И на что жизнь, если в ней одни муки, позор и неволя?
I
ДЕТСКИЙ ПРИЮТ ГРАФОВ БЕЛОКОПЫТОВЫХ
В одной из отдаленных от центра города местностей, где гнездится небогатый люд, где редко слышится шум экипажей, где вечером тускло светят масляные фонари, стояло довольно большое здание самой невзрачной архитектуры, лишенное всяких украшений, похожее на выкрашенный желтою краской ящик с десятками окон. Двери подъезда этого дома были постоянно заперты и иногда не открывались в течение целого дня, как будто в этом доме давным-давно умерли все его обитатели и никто посторонний не решается и не считает нужным заглянуть, что делается за этими желтыми голыми стенами. Впрочем, если бы кто-нибудь посторонний и вздумал постучаться в эти двери не в урочный час, не в определенный день, то ему навстречу появилась бы грубая фигура старого отставного солдата, облеченного в звание швейцара, и сухо ответила бы: «Сегодня нет приема». Прежде чем посетитель успел бы что-нибудь возразить, перед ним снова захлопнулась бы дверь и загадочный дом снова стоял бы, как могильный склеп, пугая своими закрашенными до половины белою краской окнами, как глазами, у которых зрачки покрыты бельмами.

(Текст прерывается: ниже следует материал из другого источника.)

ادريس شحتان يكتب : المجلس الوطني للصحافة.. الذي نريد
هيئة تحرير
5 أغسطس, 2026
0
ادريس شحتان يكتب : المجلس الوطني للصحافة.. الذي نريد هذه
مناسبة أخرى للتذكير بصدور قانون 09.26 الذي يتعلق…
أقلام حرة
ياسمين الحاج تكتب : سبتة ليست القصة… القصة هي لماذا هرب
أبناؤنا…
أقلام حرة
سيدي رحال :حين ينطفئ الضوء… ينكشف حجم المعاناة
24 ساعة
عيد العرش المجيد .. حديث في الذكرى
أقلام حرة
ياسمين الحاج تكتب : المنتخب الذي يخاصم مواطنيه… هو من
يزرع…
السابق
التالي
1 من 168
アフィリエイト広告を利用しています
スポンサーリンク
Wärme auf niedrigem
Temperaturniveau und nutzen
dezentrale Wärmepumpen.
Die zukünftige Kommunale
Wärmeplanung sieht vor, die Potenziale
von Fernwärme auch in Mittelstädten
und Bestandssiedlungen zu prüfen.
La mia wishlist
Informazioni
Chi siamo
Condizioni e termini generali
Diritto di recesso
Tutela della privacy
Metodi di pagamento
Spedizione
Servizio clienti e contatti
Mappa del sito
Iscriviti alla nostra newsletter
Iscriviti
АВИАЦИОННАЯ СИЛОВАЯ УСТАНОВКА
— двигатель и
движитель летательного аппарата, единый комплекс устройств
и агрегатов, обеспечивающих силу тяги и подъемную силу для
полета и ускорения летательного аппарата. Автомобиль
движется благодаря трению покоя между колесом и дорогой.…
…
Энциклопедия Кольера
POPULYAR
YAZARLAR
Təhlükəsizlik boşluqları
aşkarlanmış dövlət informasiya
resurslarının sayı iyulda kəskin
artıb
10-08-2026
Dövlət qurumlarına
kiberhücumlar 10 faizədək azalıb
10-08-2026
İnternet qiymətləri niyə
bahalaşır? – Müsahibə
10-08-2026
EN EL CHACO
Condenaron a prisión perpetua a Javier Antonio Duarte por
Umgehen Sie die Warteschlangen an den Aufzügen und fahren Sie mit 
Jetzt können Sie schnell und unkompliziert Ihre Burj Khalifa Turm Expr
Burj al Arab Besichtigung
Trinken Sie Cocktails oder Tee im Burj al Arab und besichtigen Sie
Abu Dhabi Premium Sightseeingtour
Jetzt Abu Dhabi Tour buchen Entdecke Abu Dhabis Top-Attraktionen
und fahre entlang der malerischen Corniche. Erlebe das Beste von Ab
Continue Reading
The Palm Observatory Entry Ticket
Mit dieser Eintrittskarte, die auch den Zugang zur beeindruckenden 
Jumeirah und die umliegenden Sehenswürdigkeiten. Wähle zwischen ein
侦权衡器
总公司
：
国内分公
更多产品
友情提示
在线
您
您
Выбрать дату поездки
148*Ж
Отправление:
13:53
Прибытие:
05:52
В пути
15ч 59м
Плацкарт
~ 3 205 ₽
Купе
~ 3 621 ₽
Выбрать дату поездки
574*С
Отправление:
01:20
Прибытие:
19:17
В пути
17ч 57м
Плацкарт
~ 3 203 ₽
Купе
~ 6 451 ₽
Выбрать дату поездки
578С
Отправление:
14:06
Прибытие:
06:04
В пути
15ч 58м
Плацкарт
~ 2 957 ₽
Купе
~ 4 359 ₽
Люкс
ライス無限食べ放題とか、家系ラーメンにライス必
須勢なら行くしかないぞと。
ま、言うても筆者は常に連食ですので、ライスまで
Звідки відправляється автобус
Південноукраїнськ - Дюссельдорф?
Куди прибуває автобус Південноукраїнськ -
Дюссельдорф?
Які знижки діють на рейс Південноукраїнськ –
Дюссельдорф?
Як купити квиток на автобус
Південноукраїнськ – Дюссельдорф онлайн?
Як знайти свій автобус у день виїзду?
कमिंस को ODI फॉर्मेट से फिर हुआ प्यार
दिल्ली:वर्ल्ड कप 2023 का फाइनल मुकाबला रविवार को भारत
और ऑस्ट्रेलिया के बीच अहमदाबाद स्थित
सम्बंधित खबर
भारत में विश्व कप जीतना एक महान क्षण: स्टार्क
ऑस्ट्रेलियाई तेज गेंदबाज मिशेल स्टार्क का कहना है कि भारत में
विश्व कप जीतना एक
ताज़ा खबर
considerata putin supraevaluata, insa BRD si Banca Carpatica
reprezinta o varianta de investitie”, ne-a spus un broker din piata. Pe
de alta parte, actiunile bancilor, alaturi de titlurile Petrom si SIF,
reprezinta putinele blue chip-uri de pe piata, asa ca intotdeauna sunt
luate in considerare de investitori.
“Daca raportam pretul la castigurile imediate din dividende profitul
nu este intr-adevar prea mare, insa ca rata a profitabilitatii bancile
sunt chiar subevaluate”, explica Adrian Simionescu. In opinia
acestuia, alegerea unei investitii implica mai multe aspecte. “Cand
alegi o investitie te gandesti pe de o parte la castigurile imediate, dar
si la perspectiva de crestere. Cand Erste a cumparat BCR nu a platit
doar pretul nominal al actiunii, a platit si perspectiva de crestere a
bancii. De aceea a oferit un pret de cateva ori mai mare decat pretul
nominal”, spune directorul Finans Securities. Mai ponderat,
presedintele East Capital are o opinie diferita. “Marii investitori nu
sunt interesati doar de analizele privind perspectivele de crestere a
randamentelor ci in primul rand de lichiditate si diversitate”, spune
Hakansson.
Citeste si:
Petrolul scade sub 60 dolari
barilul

Не веселее выглядел дом внутри. Большие комнаты и длинные коридоры со сводами были выкрашены голубовато-серой краской; нижняя часть стен, покрытая масляной краской, выглядела почти черной. Здесь слишком жидкая краска, положенная на серые стены, уже во время крашения расползлась пятнами, окаймленными сотнею бурых зигзагов, змеек и ручейков, делавших эту часть стен похожею на фантастические, темные географические карты или на исписанное иероглифами пространство. Стены коридоров и большей части комнат были лишены всяких украшений и убивали своим однообразием, своим мутно-голубым колоритом, похожим на цвет вечернего осеннего неба. В крайних комнатах дома помещались два ряда железных кроватей, покрытых грубыми шерстяными одеялами. Между кроватями стояло по небольшому шкапику и табурету неуклюжей формы; и шкапики, и табуреты, и кровати были выкрашены темно-зеленой краской. Эта смесь серого и темно-зеленого цветов придавала картине холодный колорит, усиливавшийся еще более при помощи замазанных пожелтевшей белой краской окон. Вглядевшись попристальнее в эти окна, вы увидали бы, что чьи-то руки усиленно и настойчиво постарались процарапать тонкий слой краски, плотно приставшей к стеклам. Как трудно было достигнуть каких-нибудь благоприятных результатов в этих усилиях, было уже видно из того, что царапины появлялись в сотне различных мест и почти нигде не были сделаны настолько удачно, чтобы сквозь них можно было действительно рассмотреть что-нибудь. Только в трех, в четырех местах настойчивые руки, по-видимому, добились желанной цели и отскоблили довольно большие куски краски, но следы их работы были тотчас же уничтожены: замазаны новым слоем краски. В этих проскобленных местах, в этих пятнах была целая потрясающая история тщетных усилий со стороны неизвестных и темных человеческих личностей, стремившихся взглянуть на жизнь своих ближних, на живой мир; над этими проскобленными местами и пятнами можно было так же серьезно задуматься, как над каким-нибудь подземным ходом, прорытым без помощи инструментов, прорытым в бессонные ночи, прорытым одним арестантом, в течение долгих лет жившем одной мыслью о свободе, о бегстве из острога.